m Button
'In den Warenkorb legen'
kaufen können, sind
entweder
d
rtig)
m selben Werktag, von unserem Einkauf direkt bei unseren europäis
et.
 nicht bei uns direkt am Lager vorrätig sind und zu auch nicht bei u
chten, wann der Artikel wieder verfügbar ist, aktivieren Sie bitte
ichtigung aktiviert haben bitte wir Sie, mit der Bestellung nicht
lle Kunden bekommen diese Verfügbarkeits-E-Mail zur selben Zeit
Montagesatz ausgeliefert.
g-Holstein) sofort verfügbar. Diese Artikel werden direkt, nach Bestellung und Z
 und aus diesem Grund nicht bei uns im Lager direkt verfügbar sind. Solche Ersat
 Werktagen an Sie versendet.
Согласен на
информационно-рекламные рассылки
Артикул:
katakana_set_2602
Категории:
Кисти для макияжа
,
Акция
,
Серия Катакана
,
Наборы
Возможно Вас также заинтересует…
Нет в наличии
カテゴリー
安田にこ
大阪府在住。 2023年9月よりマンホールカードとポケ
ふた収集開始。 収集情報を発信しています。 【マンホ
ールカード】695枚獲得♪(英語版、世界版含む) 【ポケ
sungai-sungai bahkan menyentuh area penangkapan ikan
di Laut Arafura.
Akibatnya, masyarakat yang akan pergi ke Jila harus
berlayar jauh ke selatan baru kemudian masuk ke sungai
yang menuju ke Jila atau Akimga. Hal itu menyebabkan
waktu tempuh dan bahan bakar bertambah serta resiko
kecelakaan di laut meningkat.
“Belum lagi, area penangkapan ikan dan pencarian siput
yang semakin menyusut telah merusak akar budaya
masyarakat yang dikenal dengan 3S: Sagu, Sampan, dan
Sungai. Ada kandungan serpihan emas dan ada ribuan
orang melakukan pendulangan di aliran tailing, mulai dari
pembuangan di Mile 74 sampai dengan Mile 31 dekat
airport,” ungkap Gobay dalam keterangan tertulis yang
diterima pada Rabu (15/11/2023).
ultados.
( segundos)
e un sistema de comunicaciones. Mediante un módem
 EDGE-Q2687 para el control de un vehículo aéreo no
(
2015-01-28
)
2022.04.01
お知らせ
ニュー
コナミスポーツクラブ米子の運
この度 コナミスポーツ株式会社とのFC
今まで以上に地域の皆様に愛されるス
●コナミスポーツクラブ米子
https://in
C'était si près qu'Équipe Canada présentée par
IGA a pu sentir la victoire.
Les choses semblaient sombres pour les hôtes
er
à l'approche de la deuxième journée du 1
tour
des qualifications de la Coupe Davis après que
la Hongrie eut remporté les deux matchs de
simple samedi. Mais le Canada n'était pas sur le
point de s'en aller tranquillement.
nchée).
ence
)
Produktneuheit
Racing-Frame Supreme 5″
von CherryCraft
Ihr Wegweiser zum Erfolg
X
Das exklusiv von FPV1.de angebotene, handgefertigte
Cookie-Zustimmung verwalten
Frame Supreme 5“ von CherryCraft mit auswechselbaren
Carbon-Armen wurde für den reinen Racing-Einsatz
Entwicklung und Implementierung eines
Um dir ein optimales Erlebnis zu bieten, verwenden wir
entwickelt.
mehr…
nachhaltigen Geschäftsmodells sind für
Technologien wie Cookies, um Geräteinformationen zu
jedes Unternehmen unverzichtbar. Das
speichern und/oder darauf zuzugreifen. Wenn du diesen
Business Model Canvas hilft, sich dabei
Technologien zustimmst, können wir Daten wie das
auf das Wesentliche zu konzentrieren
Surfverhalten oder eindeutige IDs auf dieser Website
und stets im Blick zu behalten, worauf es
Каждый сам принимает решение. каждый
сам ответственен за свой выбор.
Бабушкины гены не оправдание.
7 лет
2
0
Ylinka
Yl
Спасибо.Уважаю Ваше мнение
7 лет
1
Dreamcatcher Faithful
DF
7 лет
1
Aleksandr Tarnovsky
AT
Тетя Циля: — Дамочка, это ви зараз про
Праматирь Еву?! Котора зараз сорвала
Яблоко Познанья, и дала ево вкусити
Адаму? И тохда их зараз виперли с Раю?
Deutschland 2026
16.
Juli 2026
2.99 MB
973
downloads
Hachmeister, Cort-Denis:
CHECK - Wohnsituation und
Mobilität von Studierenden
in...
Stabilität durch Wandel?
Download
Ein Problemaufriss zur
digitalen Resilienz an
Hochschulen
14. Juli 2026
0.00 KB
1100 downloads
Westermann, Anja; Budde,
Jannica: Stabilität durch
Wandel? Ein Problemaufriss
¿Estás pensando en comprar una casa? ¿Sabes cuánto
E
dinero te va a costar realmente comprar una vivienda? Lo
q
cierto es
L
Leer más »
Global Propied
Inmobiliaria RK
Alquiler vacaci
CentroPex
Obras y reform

※ ※ ※

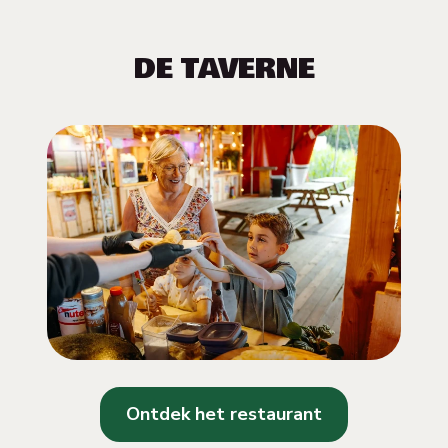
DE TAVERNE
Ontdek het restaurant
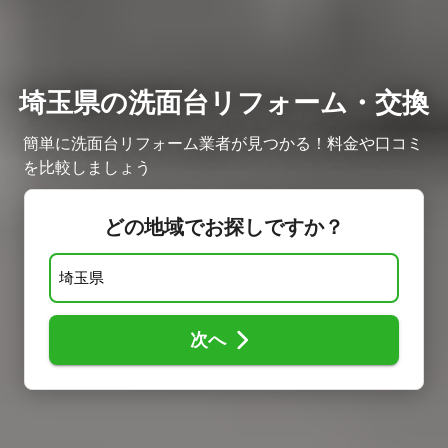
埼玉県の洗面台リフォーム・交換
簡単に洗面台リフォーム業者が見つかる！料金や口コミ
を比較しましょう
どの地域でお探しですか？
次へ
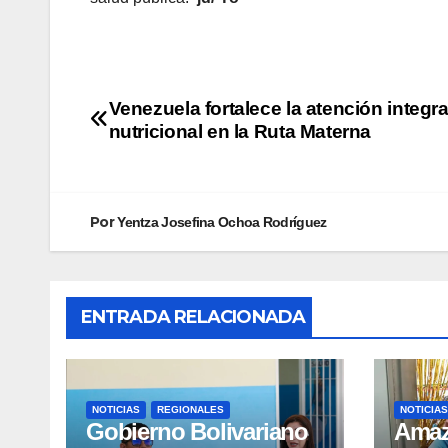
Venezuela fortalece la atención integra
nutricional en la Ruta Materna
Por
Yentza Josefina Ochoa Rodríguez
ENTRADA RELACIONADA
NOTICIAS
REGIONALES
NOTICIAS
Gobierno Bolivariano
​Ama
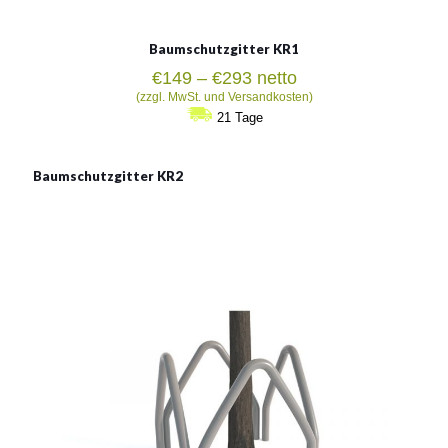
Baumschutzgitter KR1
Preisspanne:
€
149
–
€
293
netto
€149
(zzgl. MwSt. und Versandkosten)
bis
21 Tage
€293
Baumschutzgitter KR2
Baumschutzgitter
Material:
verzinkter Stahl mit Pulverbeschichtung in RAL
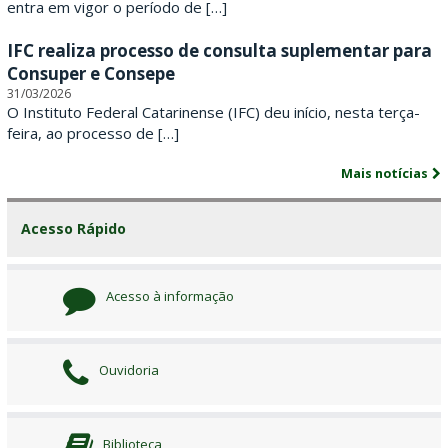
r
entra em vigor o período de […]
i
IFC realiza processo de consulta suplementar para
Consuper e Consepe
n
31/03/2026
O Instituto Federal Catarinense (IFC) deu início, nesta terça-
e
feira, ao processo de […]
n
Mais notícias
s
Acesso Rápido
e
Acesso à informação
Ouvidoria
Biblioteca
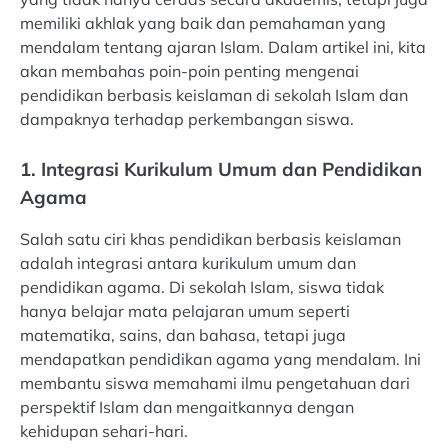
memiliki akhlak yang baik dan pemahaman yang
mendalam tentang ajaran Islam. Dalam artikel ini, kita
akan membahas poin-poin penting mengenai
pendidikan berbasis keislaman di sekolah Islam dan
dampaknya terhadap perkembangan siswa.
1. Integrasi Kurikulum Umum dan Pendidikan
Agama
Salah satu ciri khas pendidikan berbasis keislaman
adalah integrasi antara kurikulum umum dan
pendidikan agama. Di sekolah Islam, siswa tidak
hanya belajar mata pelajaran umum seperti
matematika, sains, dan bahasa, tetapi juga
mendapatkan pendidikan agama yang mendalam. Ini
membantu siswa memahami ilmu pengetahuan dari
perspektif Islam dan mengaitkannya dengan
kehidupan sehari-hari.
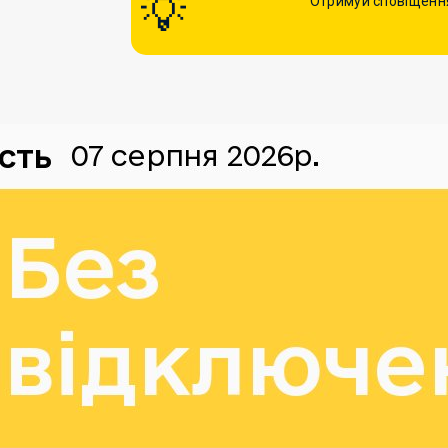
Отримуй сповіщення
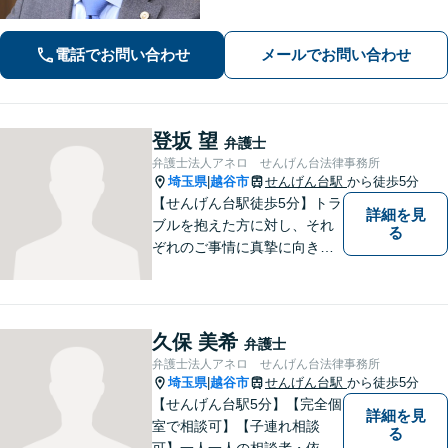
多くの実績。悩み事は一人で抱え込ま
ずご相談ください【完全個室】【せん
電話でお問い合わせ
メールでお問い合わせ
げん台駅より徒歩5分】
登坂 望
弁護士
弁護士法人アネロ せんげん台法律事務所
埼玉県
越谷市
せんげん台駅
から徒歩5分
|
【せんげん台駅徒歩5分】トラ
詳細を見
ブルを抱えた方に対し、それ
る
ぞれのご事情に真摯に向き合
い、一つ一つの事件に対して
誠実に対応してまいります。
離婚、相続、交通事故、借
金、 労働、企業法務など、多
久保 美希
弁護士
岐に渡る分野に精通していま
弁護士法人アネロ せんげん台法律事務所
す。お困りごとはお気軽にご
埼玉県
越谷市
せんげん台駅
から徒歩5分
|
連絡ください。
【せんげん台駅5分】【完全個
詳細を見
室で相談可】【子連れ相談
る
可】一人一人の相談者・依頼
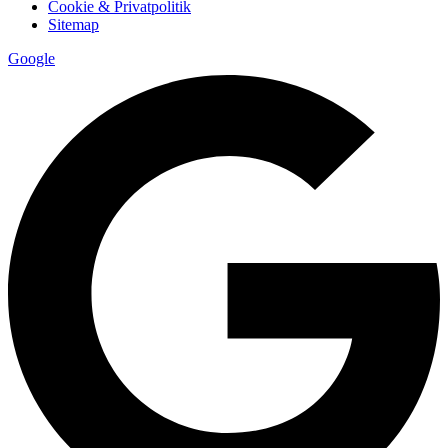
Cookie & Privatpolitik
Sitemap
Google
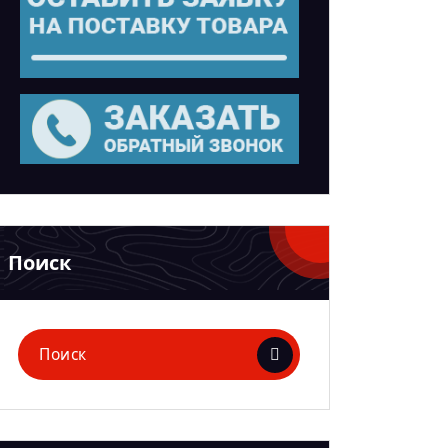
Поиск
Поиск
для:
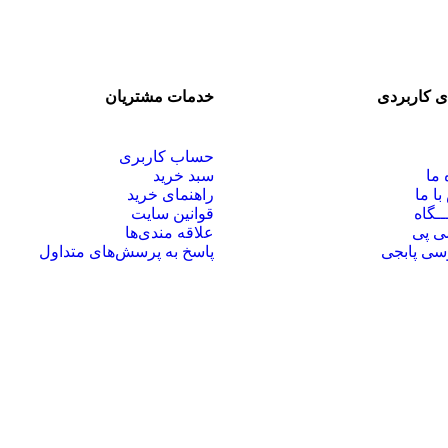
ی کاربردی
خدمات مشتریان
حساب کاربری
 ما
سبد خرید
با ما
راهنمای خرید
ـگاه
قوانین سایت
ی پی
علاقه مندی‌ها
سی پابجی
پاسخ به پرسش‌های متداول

※ ※ ※

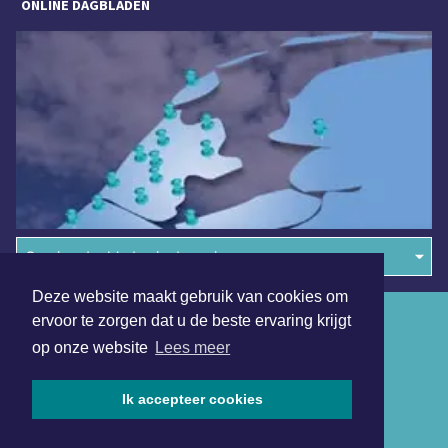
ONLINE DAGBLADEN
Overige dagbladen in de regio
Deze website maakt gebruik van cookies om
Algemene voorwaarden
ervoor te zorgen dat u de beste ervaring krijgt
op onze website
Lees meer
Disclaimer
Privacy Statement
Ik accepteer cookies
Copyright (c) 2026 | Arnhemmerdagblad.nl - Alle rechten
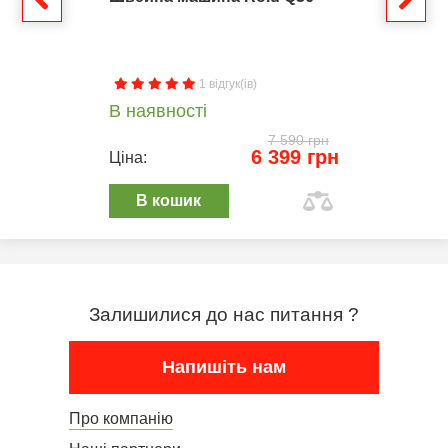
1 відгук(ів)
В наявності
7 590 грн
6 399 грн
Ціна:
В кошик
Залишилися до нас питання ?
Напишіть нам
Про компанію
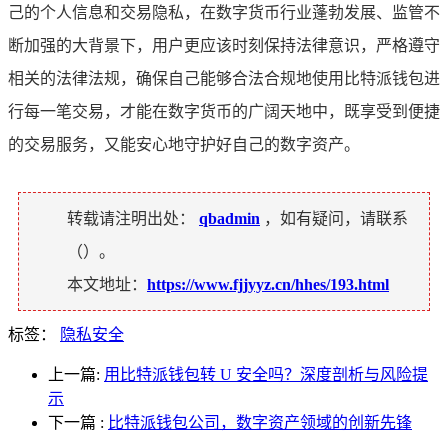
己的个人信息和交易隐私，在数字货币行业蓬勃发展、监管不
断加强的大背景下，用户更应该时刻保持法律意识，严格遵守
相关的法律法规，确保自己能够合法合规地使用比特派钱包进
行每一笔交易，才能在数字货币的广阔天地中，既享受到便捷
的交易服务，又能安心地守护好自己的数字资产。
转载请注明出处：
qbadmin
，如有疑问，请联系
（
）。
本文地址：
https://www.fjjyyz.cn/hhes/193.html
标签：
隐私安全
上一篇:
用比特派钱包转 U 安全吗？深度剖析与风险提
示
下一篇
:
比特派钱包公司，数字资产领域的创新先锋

※ ※ ※

*TASK GOAL*: In the material above, find the line containing "C'était si près" and the line containing "Ein Problemaufriss zur", then write out exactly those two lines and every line between them, and nothing more.

*RESULT OF THIS TASK*:
C'était si près qu'Équipe Canada présentée par
IGA a pu sentir la victoire.
Les choses semblaient sombres pour les hôtes
er
à l'approche de la deuxième journée du 1
tour
des qualifications de la Coupe Davis après que
la Hongrie eut remporté les deux matchs de
simple samedi. Mais le Canada n'était pas sur le
point de s'en aller tranquillement.
nchée).
ence
)
Produktneuheit
Racing-Frame Supreme 5″
von CherryCraft
Ihr Wegweiser zum Erfolg
X
Das exklusiv von FPV1.de angebotene, handgefertigte
Cookie-Zustimmung verwalten
Frame Supreme 5“ von CherryCraft mit auswechselbaren
Carbon-Armen wurde für den reinen Racing-Einsatz
Entwicklung und Implementierung eines
Um dir ein optimales Erlebnis zu bieten, verwenden wir
entwickelt.
mehr…
nachhaltigen Geschäftsmodells sind für
Technologien wie Cookies, um Geräteinformationen zu
jedes Unternehmen unverzichtbar. Das
speichern und/oder darauf zuzugreifen. Wenn du diesen
Business Model Canvas hilft, sich dabei
Technologien zustimmst, können wir Daten wie das
auf das Wesentliche zu konzentrieren
Surfverhalten oder eindeutige IDs auf dieser Website
und stets im Blick zu behalten, worauf es
Каждый сам принимает решение. каждый
сам ответственен за свой выбор.
Бабушкины гены не оправдание.
7 лет
2
0
Ylinka
Yl
Спасибо.Уважаю Ваше мнение
7 лет
1
Dreamcatcher Faithful
DF
7 лет
1
Aleksandr Tarnovsky
AT
Тетя Циля: — Дамочка, это ви зараз про
Праматирь Еву?! Котора зараз сорвала
Яблоко Познанья, и дала ево вкусити
Адаму? И тохда их зараз виперли с Раю?
Deutschland 2026
16.
Juli 2026
2.99 MB
973
downloads
Hachmeister, Cort-Denis:
CHECK - Wohnsituation und
Mobilität von Studierenden
in...
Stabilität durch Wandel?
Download
Ein Problemaufriss zur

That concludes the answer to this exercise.